(DATA FOR REVIEW begins)

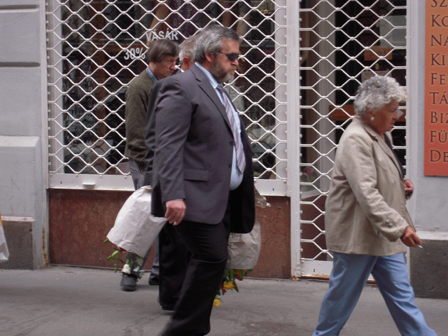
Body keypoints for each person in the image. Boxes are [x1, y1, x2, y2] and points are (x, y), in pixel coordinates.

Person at [312, 76, 437, 336]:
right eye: (392, 110)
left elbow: (378, 180)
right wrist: (400, 227)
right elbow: (366, 192)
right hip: (358, 237)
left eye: (397, 109)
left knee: (404, 301)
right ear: (370, 112)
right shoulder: (356, 139)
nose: (397, 115)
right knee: (340, 302)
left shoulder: (379, 134)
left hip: (383, 236)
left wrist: (400, 186)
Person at [151, 25, 255, 335]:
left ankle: (192, 328)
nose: (238, 63)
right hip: (194, 196)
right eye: (232, 57)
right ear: (210, 56)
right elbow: (167, 145)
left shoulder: (217, 89)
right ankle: (181, 329)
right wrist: (172, 194)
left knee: (212, 261)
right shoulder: (181, 86)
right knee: (211, 257)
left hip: (221, 196)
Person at [143, 34, 199, 311]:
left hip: (199, 181)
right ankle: (172, 297)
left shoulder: (214, 90)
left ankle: (189, 294)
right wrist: (154, 177)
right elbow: (154, 137)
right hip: (171, 176)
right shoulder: (165, 87)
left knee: (192, 242)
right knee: (172, 240)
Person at [122, 39, 179, 292]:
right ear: (153, 61)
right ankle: (131, 271)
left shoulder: (169, 83)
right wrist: (149, 166)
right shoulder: (139, 87)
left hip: (163, 160)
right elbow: (136, 131)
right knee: (146, 215)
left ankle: (158, 272)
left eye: (175, 62)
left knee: (163, 216)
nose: (173, 67)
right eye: (169, 62)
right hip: (145, 160)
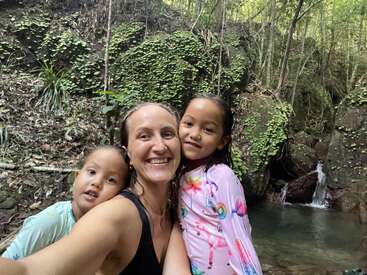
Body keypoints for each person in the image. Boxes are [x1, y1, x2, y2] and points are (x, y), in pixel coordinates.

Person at [0, 102, 190, 275]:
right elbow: (26, 270)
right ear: (128, 152)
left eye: (167, 134)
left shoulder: (179, 211)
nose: (159, 146)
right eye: (144, 136)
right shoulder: (116, 216)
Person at [178, 95, 263, 275]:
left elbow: (240, 234)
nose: (194, 134)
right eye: (188, 124)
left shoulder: (220, 176)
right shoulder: (176, 173)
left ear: (222, 141)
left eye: (208, 130)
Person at [2, 145, 129, 260]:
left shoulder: (110, 233)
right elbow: (9, 263)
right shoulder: (52, 221)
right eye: (92, 172)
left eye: (111, 180)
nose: (96, 182)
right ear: (76, 177)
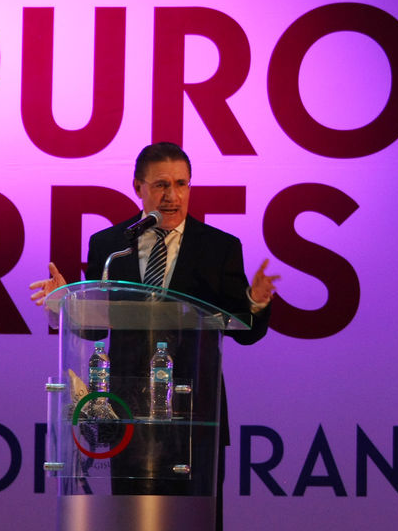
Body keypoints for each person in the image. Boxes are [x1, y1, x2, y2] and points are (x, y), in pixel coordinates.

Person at [30, 142, 278, 531]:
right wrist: (66, 302)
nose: (172, 196)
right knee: (133, 521)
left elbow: (244, 331)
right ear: (138, 187)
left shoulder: (219, 248)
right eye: (161, 184)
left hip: (195, 414)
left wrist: (255, 303)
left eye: (181, 184)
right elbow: (94, 328)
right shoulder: (110, 245)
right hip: (129, 412)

(DATA FOR REVIEW ends)

ACTION ITEM
Write all the lines above out again exactly, minus the images.

SOLUTION FOR THIS TASK
Body keypoints for each person in the image. Boxes are [x1, y1, x2, y2] and points are (x, y), in pixel coordinates.

Person at [312, 76, 437, 336]:
right eye: (392, 110)
left elbow: (378, 180)
right wrist: (400, 227)
right elbow: (366, 192)
right hip: (358, 237)
left eye: (397, 109)
left knee: (404, 301)
right ear: (370, 112)
right shoulder: (356, 139)
nose: (397, 115)
right knee: (340, 302)
left shoulder: (379, 134)
left hip: (383, 236)
left wrist: (400, 186)
Person at [151, 25, 255, 335]:
left ankle: (192, 328)
nose: (238, 63)
right hip: (194, 196)
right eye: (232, 57)
right ear: (210, 56)
right elbow: (167, 145)
left shoulder: (217, 89)
right ankle: (181, 329)
right wrist: (172, 194)
left knee: (212, 261)
right shoulder: (181, 86)
right knee: (211, 257)
left hip: (221, 196)
Person at [143, 34, 199, 311]:
left hip: (199, 181)
right ankle: (172, 297)
left shoulder: (214, 90)
left ankle: (189, 294)
right wrist: (154, 177)
right elbow: (154, 137)
right hip: (171, 176)
right shoulder: (165, 87)
left knee: (192, 242)
right knee: (172, 240)
Person at [122, 39, 179, 292]:
right ear: (153, 61)
right ankle: (131, 271)
left shoulder: (169, 83)
right wrist: (149, 166)
right shoulder: (139, 87)
left hip: (163, 160)
right elbow: (136, 131)
right knee: (146, 215)
left ankle: (158, 272)
left eye: (175, 62)
left knee: (163, 216)
nose: (173, 67)
right eye: (169, 62)
right hip: (145, 160)
Body keypoints for each person in the image. Boxes are [x1, y1, x2, y2] and points are (x, y), in pixel coordinates.

Person at [0, 102, 190, 275]:
right elbow: (26, 270)
right ear: (128, 152)
left eye: (167, 134)
left shoulder: (179, 211)
nose: (159, 146)
right eye: (144, 136)
right shoulder: (116, 216)
Person at [178, 95, 263, 275]:
left elbow: (240, 234)
nose: (194, 134)
right eye: (188, 124)
left shoulder: (220, 176)
right shoulder: (176, 173)
left ear: (222, 141)
left eye: (208, 130)
Person at [2, 145, 129, 260]:
left shoulder: (110, 233)
right elbow: (9, 263)
right shoulder: (52, 221)
right eye: (92, 172)
left eye: (111, 180)
nose: (96, 182)
right ear: (76, 177)
Body keypoints for each person in the image. Boxes are [x1, y1, x2, y2] and points are (x, y), in pixel coordinates.

Person at [30, 142, 278, 531]:
right wrist: (66, 302)
nose: (172, 196)
right knee: (133, 521)
left elbow: (244, 331)
right ear: (138, 187)
left shoulder: (219, 248)
right eye: (161, 184)
left hip: (195, 414)
left wrist: (255, 303)
left eye: (181, 184)
right elbow: (94, 328)
right shoulder: (110, 245)
right hip: (129, 412)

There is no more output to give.